RAID 2 consists of bit-level striping with dedicated Hamming-code parity. All disk spindle rotation is synchronized and data is striped such that each sequential bit is on a different drive. Hamming-code parity is calculated across corresponding bits and stored on at least one parity drive.[12] This level is of historical significance only; although it was used on some early machines (for example, the Thinking Machines CM-2), as of 2014 it is not used by any commercially available system.[20]

RAID 3

RAID 3 consists of byte-level striping with dedicated parity. All disk spindle rotation is synchronized and data is striped such that each sequential byte is on a different drive. Parity is calculated across corresponding bytes and stored on a dedicated parity drive. Although implementations exist, RAID 3 is not commonly used in practice.

RAID 4

RAID 4 consists of block-level striping with dedicated parity.
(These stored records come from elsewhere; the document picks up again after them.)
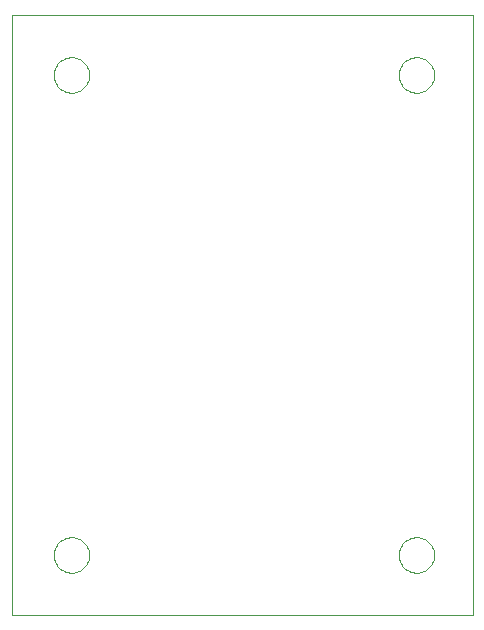
<source format=gbp>
G75*
%MOIN*%
%OFA0B0*%
%FSLAX24Y24*%
%IPPOS*%
%LPD*%
%AMOC8*
5,1,8,0,0,1.08239X$1,22.5*
%
%ADD10C,0.0000*%
D10*
X000100Y000100D02*
X000100Y020096D01*
X015470Y020096D01*
X015470Y000100D01*
X000100Y000100D01*
X001509Y002100D02*
X001511Y002148D01*
X001517Y002196D01*
X001527Y002243D01*
X001540Y002289D01*
X001558Y002334D01*
X001578Y002378D01*
X001603Y002420D01*
X001631Y002459D01*
X001661Y002496D01*
X001695Y002530D01*
X001732Y002562D01*
X001770Y002591D01*
X001811Y002616D01*
X001854Y002638D01*
X001899Y002656D01*
X001945Y002670D01*
X001992Y002681D01*
X002040Y002688D01*
X002088Y002691D01*
X002136Y002690D01*
X002184Y002685D01*
X002232Y002676D01*
X002278Y002664D01*
X002323Y002647D01*
X002367Y002627D01*
X002409Y002604D01*
X002449Y002577D01*
X002487Y002547D01*
X002522Y002514D01*
X002554Y002478D01*
X002584Y002440D01*
X002610Y002399D01*
X002632Y002356D01*
X002652Y002312D01*
X002667Y002267D01*
X002679Y002220D01*
X002687Y002172D01*
X002691Y002124D01*
X002691Y002076D01*
X002687Y002028D01*
X002679Y001980D01*
X002667Y001933D01*
X002652Y001888D01*
X002632Y001844D01*
X002610Y001801D01*
X002584Y001760D01*
X002554Y001722D01*
X002522Y001686D01*
X002487Y001653D01*
X002449Y001623D01*
X002409Y001596D01*
X002367Y001573D01*
X002323Y001553D01*
X002278Y001536D01*
X002232Y001524D01*
X002184Y001515D01*
X002136Y001510D01*
X002088Y001509D01*
X002040Y001512D01*
X001992Y001519D01*
X001945Y001530D01*
X001899Y001544D01*
X001854Y001562D01*
X001811Y001584D01*
X001770Y001609D01*
X001732Y001638D01*
X001695Y001670D01*
X001661Y001704D01*
X001631Y001741D01*
X001603Y001780D01*
X001578Y001822D01*
X001558Y001866D01*
X001540Y001911D01*
X001527Y001957D01*
X001517Y002004D01*
X001511Y002052D01*
X001509Y002100D01*
X013009Y002100D02*
X013011Y002148D01*
X013017Y002196D01*
X013027Y002243D01*
X013040Y002289D01*
X013058Y002334D01*
X013078Y002378D01*
X013103Y002420D01*
X013131Y002459D01*
X013161Y002496D01*
X013195Y002530D01*
X013232Y002562D01*
X013270Y002591D01*
X013311Y002616D01*
X013354Y002638D01*
X013399Y002656D01*
X013445Y002670D01*
X013492Y002681D01*
X013540Y002688D01*
X013588Y002691D01*
X013636Y002690D01*
X013684Y002685D01*
X013732Y002676D01*
X013778Y002664D01*
X013823Y002647D01*
X013867Y002627D01*
X013909Y002604D01*
X013949Y002577D01*
X013987Y002547D01*
X014022Y002514D01*
X014054Y002478D01*
X014084Y002440D01*
X014110Y002399D01*
X014132Y002356D01*
X014152Y002312D01*
X014167Y002267D01*
X014179Y002220D01*
X014187Y002172D01*
X014191Y002124D01*
X014191Y002076D01*
X014187Y002028D01*
X014179Y001980D01*
X014167Y001933D01*
X014152Y001888D01*
X014132Y001844D01*
X014110Y001801D01*
X014084Y001760D01*
X014054Y001722D01*
X014022Y001686D01*
X013987Y001653D01*
X013949Y001623D01*
X013909Y001596D01*
X013867Y001573D01*
X013823Y001553D01*
X013778Y001536D01*
X013732Y001524D01*
X013684Y001515D01*
X013636Y001510D01*
X013588Y001509D01*
X013540Y001512D01*
X013492Y001519D01*
X013445Y001530D01*
X013399Y001544D01*
X013354Y001562D01*
X013311Y001584D01*
X013270Y001609D01*
X013232Y001638D01*
X013195Y001670D01*
X013161Y001704D01*
X013131Y001741D01*
X013103Y001780D01*
X013078Y001822D01*
X013058Y001866D01*
X013040Y001911D01*
X013027Y001957D01*
X013017Y002004D01*
X013011Y002052D01*
X013009Y002100D01*
X013009Y018100D02*
X013011Y018148D01*
X013017Y018196D01*
X013027Y018243D01*
X013040Y018289D01*
X013058Y018334D01*
X013078Y018378D01*
X013103Y018420D01*
X013131Y018459D01*
X013161Y018496D01*
X013195Y018530D01*
X013232Y018562D01*
X013270Y018591D01*
X013311Y018616D01*
X013354Y018638D01*
X013399Y018656D01*
X013445Y018670D01*
X013492Y018681D01*
X013540Y018688D01*
X013588Y018691D01*
X013636Y018690D01*
X013684Y018685D01*
X013732Y018676D01*
X013778Y018664D01*
X013823Y018647D01*
X013867Y018627D01*
X013909Y018604D01*
X013949Y018577D01*
X013987Y018547D01*
X014022Y018514D01*
X014054Y018478D01*
X014084Y018440D01*
X014110Y018399D01*
X014132Y018356D01*
X014152Y018312D01*
X014167Y018267D01*
X014179Y018220D01*
X014187Y018172D01*
X014191Y018124D01*
X014191Y018076D01*
X014187Y018028D01*
X014179Y017980D01*
X014167Y017933D01*
X014152Y017888D01*
X014132Y017844D01*
X014110Y017801D01*
X014084Y017760D01*
X014054Y017722D01*
X014022Y017686D01*
X013987Y017653D01*
X013949Y017623D01*
X013909Y017596D01*
X013867Y017573D01*
X013823Y017553D01*
X013778Y017536D01*
X013732Y017524D01*
X013684Y017515D01*
X013636Y017510D01*
X013588Y017509D01*
X013540Y017512D01*
X013492Y017519D01*
X013445Y017530D01*
X013399Y017544D01*
X013354Y017562D01*
X013311Y017584D01*
X013270Y017609D01*
X013232Y017638D01*
X013195Y017670D01*
X013161Y017704D01*
X013131Y017741D01*
X013103Y017780D01*
X013078Y017822D01*
X013058Y017866D01*
X013040Y017911D01*
X013027Y017957D01*
X013017Y018004D01*
X013011Y018052D01*
X013009Y018100D01*
X001509Y018100D02*
X001511Y018148D01*
X001517Y018196D01*
X001527Y018243D01*
X001540Y018289D01*
X001558Y018334D01*
X001578Y018378D01*
X001603Y018420D01*
X001631Y018459D01*
X001661Y018496D01*
X001695Y018530D01*
X001732Y018562D01*
X001770Y018591D01*
X001811Y018616D01*
X001854Y018638D01*
X001899Y018656D01*
X001945Y018670D01*
X001992Y018681D01*
X002040Y018688D01*
X002088Y018691D01*
X002136Y018690D01*
X002184Y018685D01*
X002232Y018676D01*
X002278Y018664D01*
X002323Y018647D01*
X002367Y018627D01*
X002409Y018604D01*
X002449Y018577D01*
X002487Y018547D01*
X002522Y018514D01*
X002554Y018478D01*
X002584Y018440D01*
X002610Y018399D01*
X002632Y018356D01*
X002652Y018312D01*
X002667Y018267D01*
X002679Y018220D01*
X002687Y018172D01*
X002691Y018124D01*
X002691Y018076D01*
X002687Y018028D01*
X002679Y017980D01*
X002667Y017933D01*
X002652Y017888D01*
X002632Y017844D01*
X002610Y017801D01*
X002584Y017760D01*
X002554Y017722D01*
X002522Y017686D01*
X002487Y017653D01*
X002449Y017623D01*
X002409Y017596D01*
X002367Y017573D01*
X002323Y017553D01*
X002278Y017536D01*
X002232Y017524D01*
X002184Y017515D01*
X002136Y017510D01*
X002088Y017509D01*
X002040Y017512D01*
X001992Y017519D01*
X001945Y017530D01*
X001899Y017544D01*
X001854Y017562D01*
X001811Y017584D01*
X001770Y017609D01*
X001732Y017638D01*
X001695Y017670D01*
X001661Y017704D01*
X001631Y017741D01*
X001603Y017780D01*
X001578Y017822D01*
X001558Y017866D01*
X001540Y017911D01*
X001527Y017957D01*
X001517Y018004D01*
X001511Y018052D01*
X001509Y018100D01*
M02*

</source>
This level was previously used by NetApp, but has now been largely replaced by a proprietary implementation of RAID 4 with two parity disks, called RAID-DP. The main advantage of RAID 4 over RAID 2 and 3 is I/O parallelism: in RAID 2 and 3, a single read/write I/O operation requires reading the whole group of data drives, while in RAID 4 one I/O read/write operation does not have to spread across all data drives. As a result, more I/O operations can be executed in parallel, improving the performance of small transfers.

RAID 5

RAID 5 consists of block-level striping with distributed parity. Unlike RAID 4, parity information is distributed among the drives, requiring all drives but one to be present to operate. Upon failure of a single drive, subsequent reads can be calculated from the distributed parity such that no data is lost. RAID 5 requires at least three disks.[12] RAID 5 implementations are susceptible to system failures because of trends regarding array rebuild time and the chance of drive failure during rebuild (see “Increasing rebuild time and failure probability” section, below).[23] Rebuilding an array requires reading all data from all disks, opening a chance for a second drive failure and the loss of the entire array.[24] In August 2012, Dell posted an advisory against the use of RAID 5 in any configuration on Dell EqualLogic arrays and RAID 50 with “Class 2 7200 RPM drives of 1 TB and higher capacity” for business-critical data.[25]

RAID 6

RAID 6 consists of block-level striping with double distributed parity. Double parity provides fault tolerance up to two failed drives. This makes larger RAID groups more practical, especially for high-availability systems, as large-capacity drives take longer to restore. RAID 6 requires a minimum of four disks. As with RAID 5, a single drive failure results in reduced performance of the entire array until the failed drive has been replaced.[12] With a RAID 6 array, using drives from multiple sources and manufacturers, it is possible to mitigate most of the problems associated with RAID 5. The larger the drive capacities and the larger the array size, the more important it becomes to choose RAID 6 instead of RAID 5. RAID 10 also minimizes these problems.